### Instructions to follow
Copy the entries word for word, from the line containing "To the nearest" through the end of the entries, including both ends. Omit the pictures from your answer.
+++ Available records +++
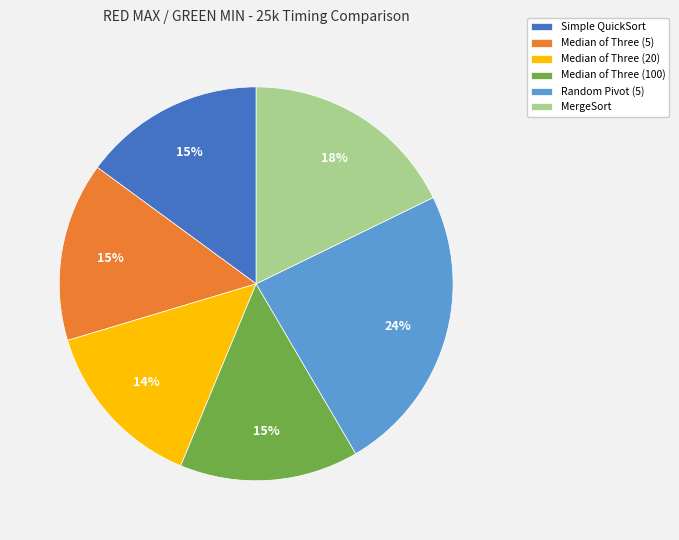

How many segments does this pie chart have?

6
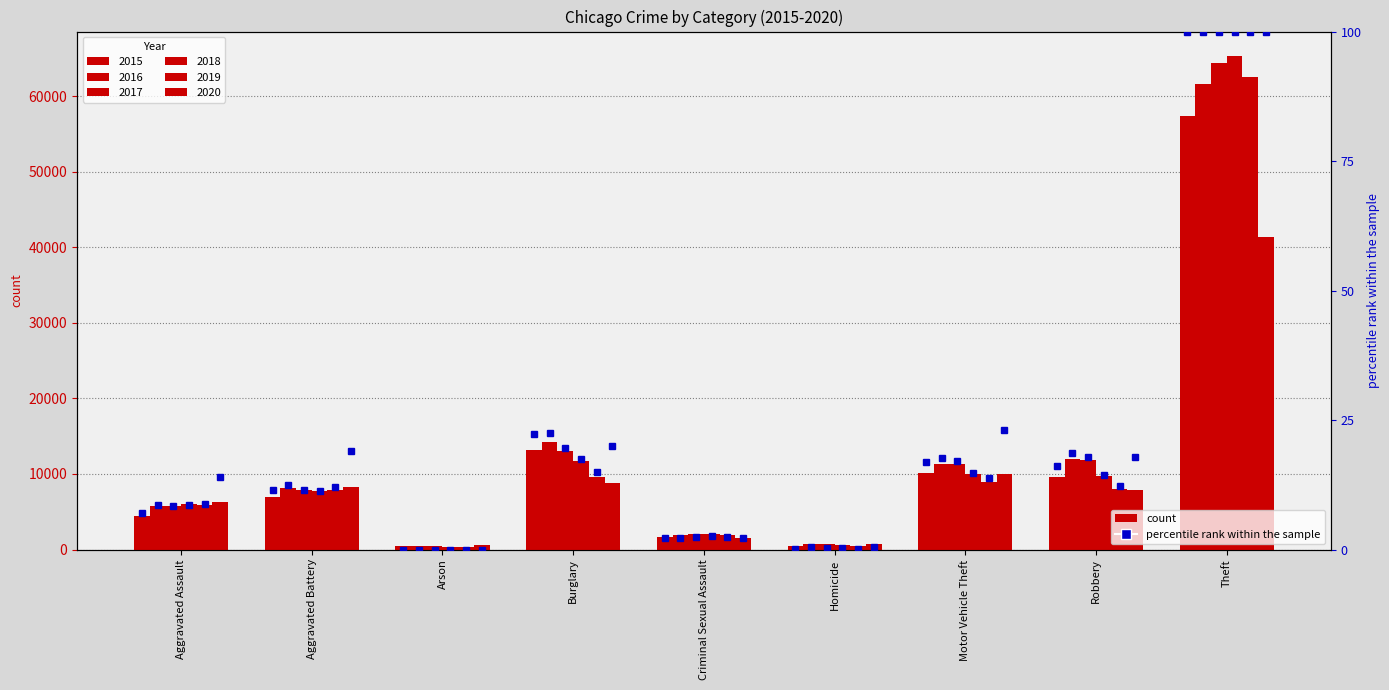

What value does the data have at Aggravated Battery?

11.5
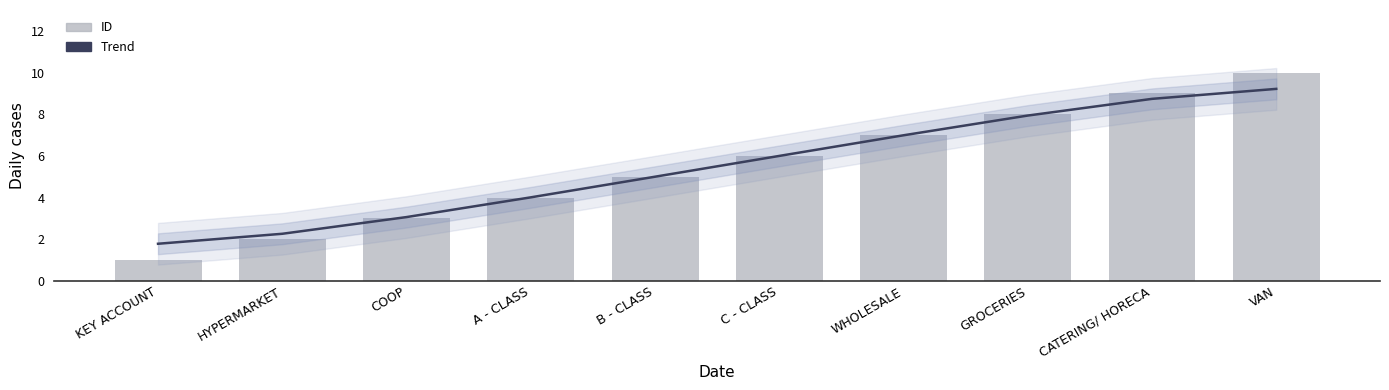

List the series in order of their peak value, lowest first.

Trend, ID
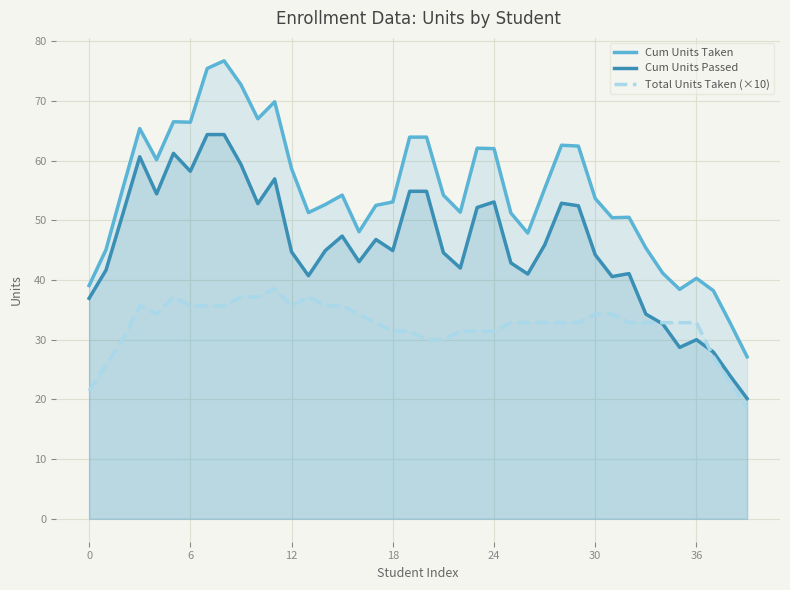

Which series has the largest total across all categories?

Cum Units Taken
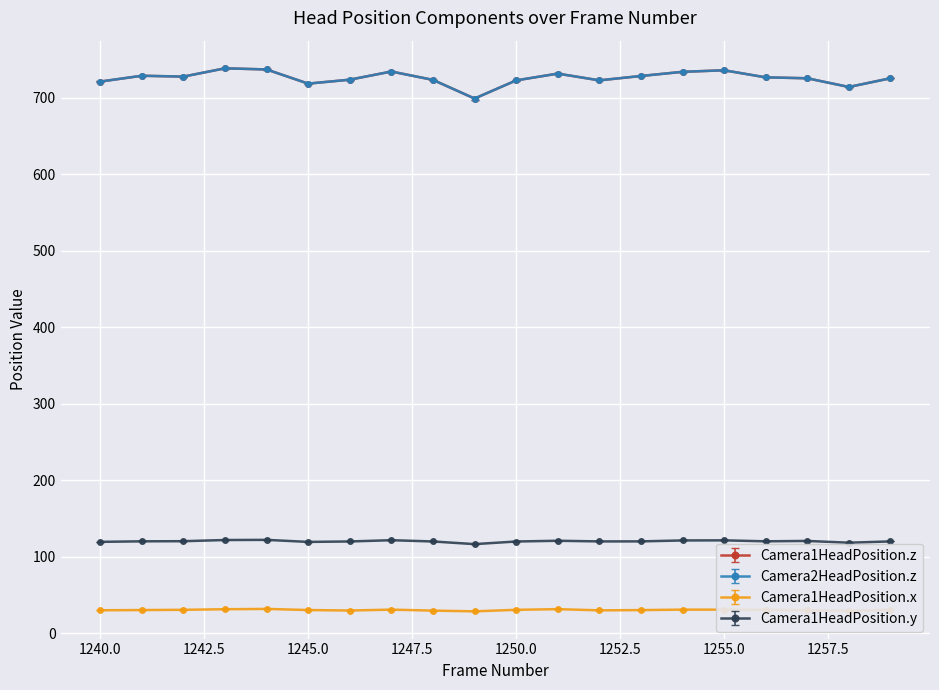

Which label corresponds to the smallest value in the chart?

1249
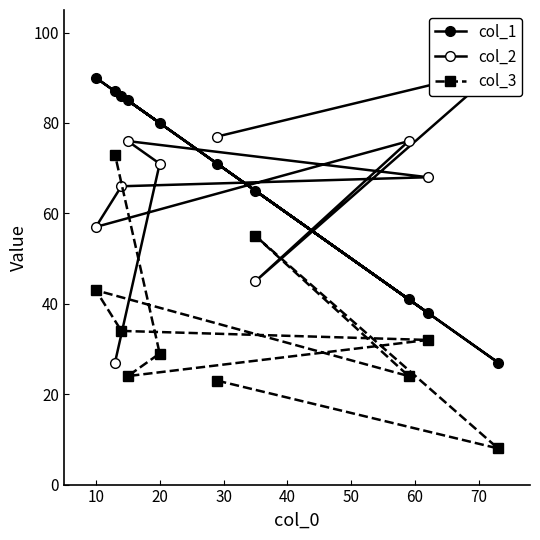

What is the average value of the col_3 series?

34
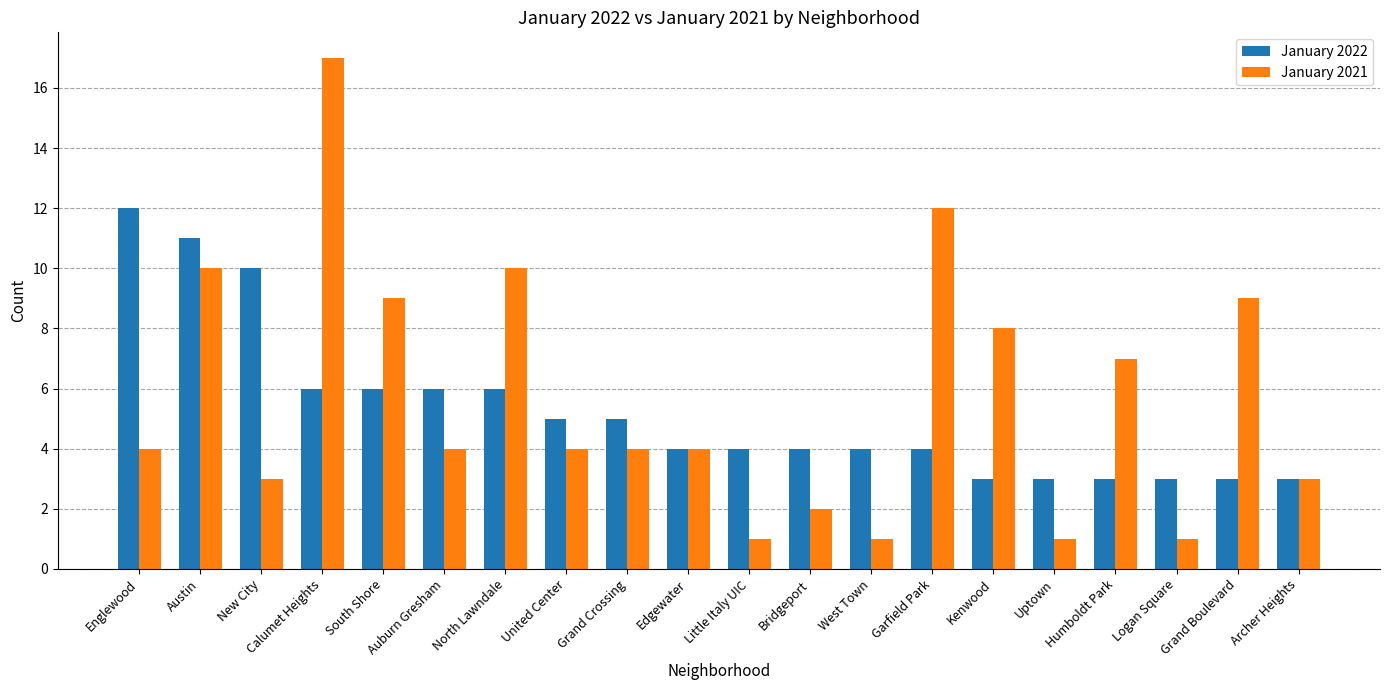

Which series changed the most between United Center and Edgewater?

January 2022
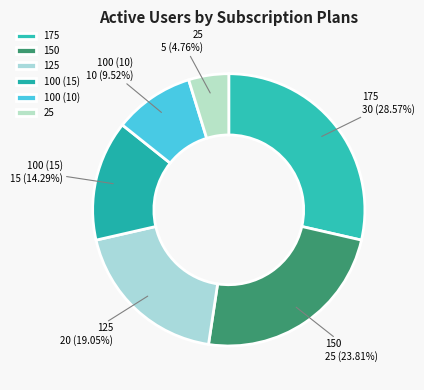

To the nearest percent, what is the average slice percentage?

17%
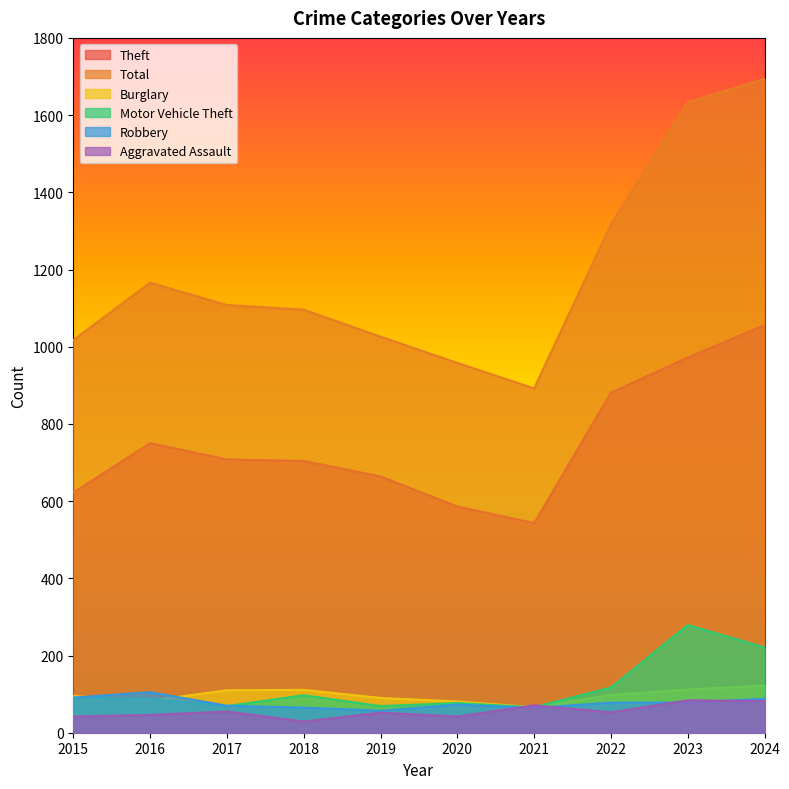

True or false: Motor Vehicle Theft and Total cross at least once.

False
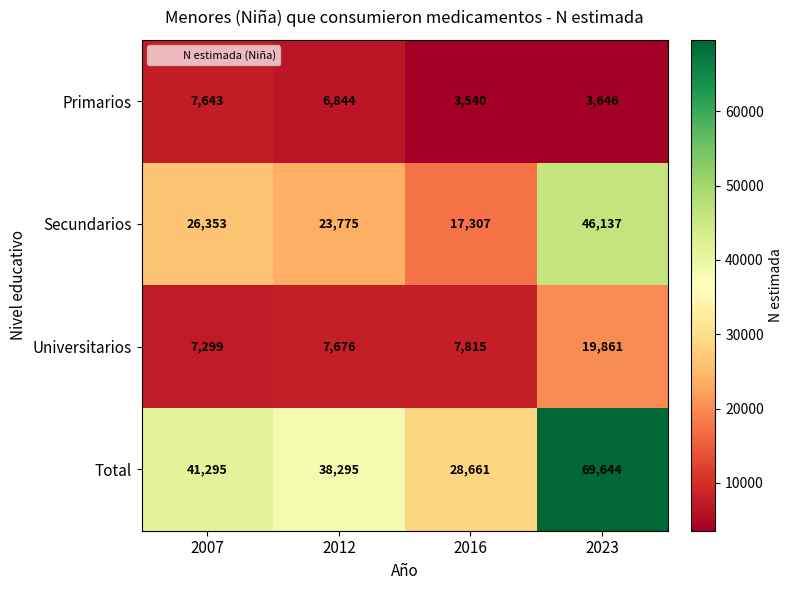

Which series has the widest spread of values?

Total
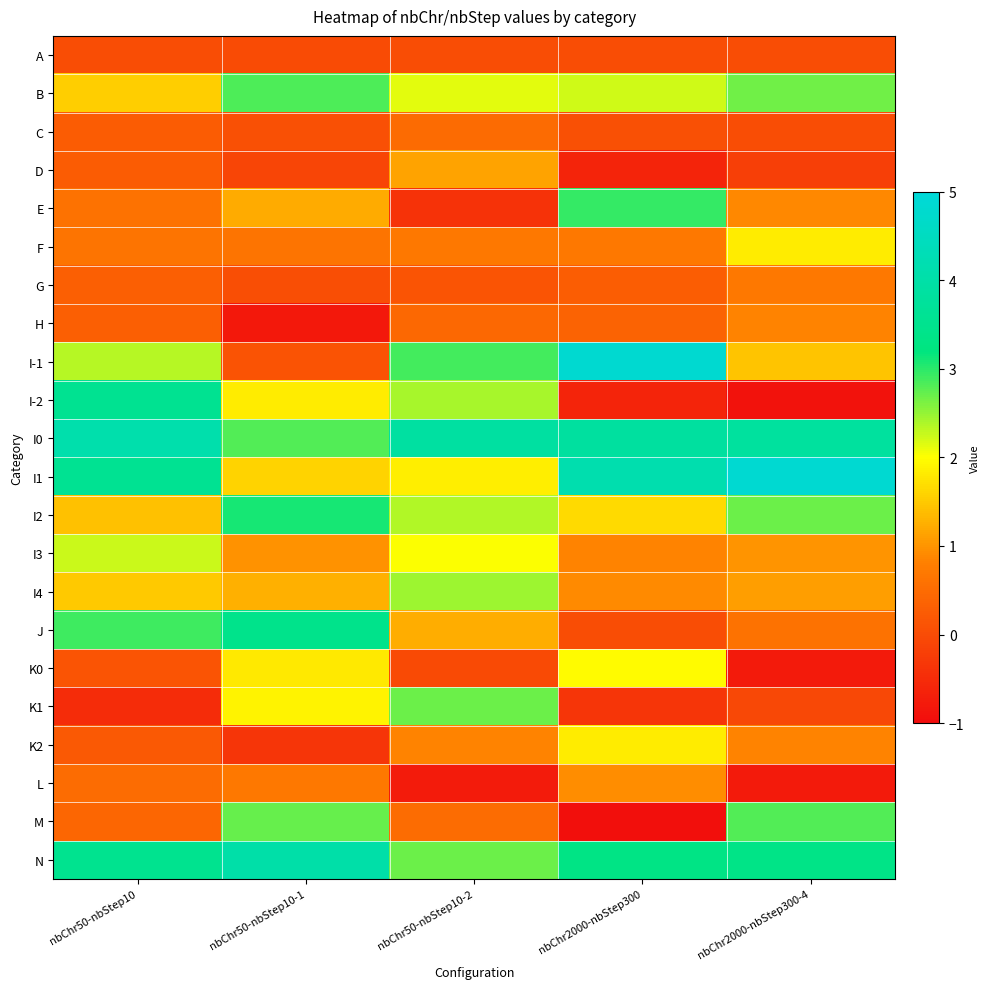

Which series has the widest spread of values?

I-1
+++
### Output of the exercise
To the nearest percent, what is the average slice percentage?

17%

True or false: Motor Vehicle Theft and Total cross at least once.

False

Which series has the widest spread of values?

Total

Which series has the widest spread of values?

I-1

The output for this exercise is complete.